-- Opening Marker --
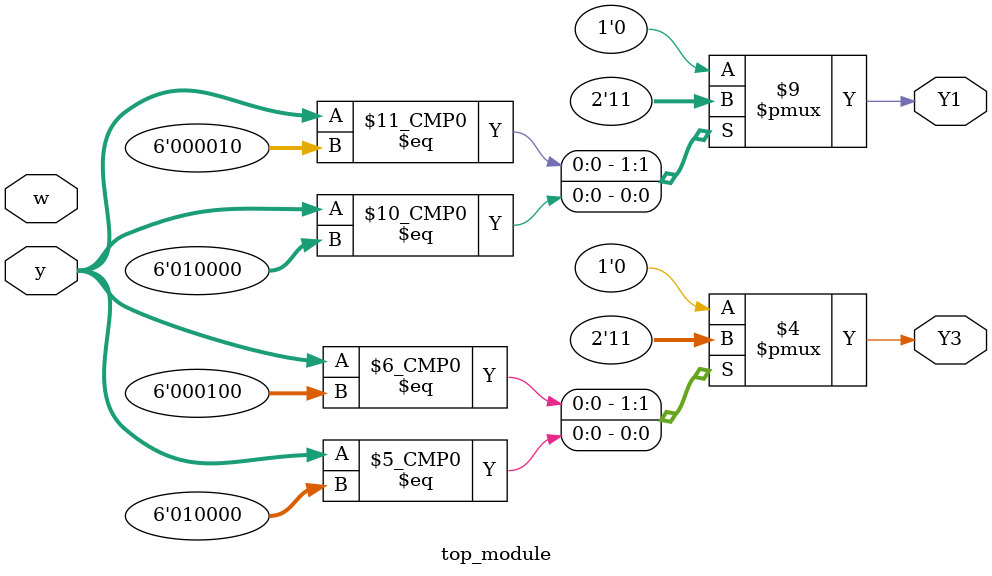
<source format=sv>
module top_module (
    input [5:0] y,
    input w,
    output Y1,
    output Y3
);

reg Y1;
reg Y3;

always @(w or y) begin
    case (y)
        6'b000001: begin // A
            Y1 <= 1'b0;
            Y3 <= 1'b0;
        end
        6'b000010: begin // B
            Y1 <= 1'b1;
            Y3 <= 1'b0;
        end
        6'b000100: begin // C
            Y1 <= 1'b0;
            Y3 <= 1'b1;
        end
        6'b001000: begin // D
            Y1 <= 1'b0;
            Y3 <= 1'b0;
        end
        6'b010000: begin // E
            Y1 <= 1'b1;
            Y3 <= 1'b1;
        end
        6'b100000: begin // F
            Y1 <= 1'b0;
            Y3 <= 1'b0;
        end
        default: begin
            Y1 <= 1'b0;
            Y3 <= 1'b0;
        end
    endcase
end

endmodule

</source>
-- Closing Marker --
WORK TO COMPLETE:
Which of the lines above carry the string "begin"? Pick them out and copy them.

RESPONSE AREA:
always @(w or y) begin
        6'b000001: begin // A
        6'b000010: begin // B
        6'b000100: begin // C
        6'b001000: begin // D
        6'b010000: begin // E
        6'b100000: begin // F
        default: begin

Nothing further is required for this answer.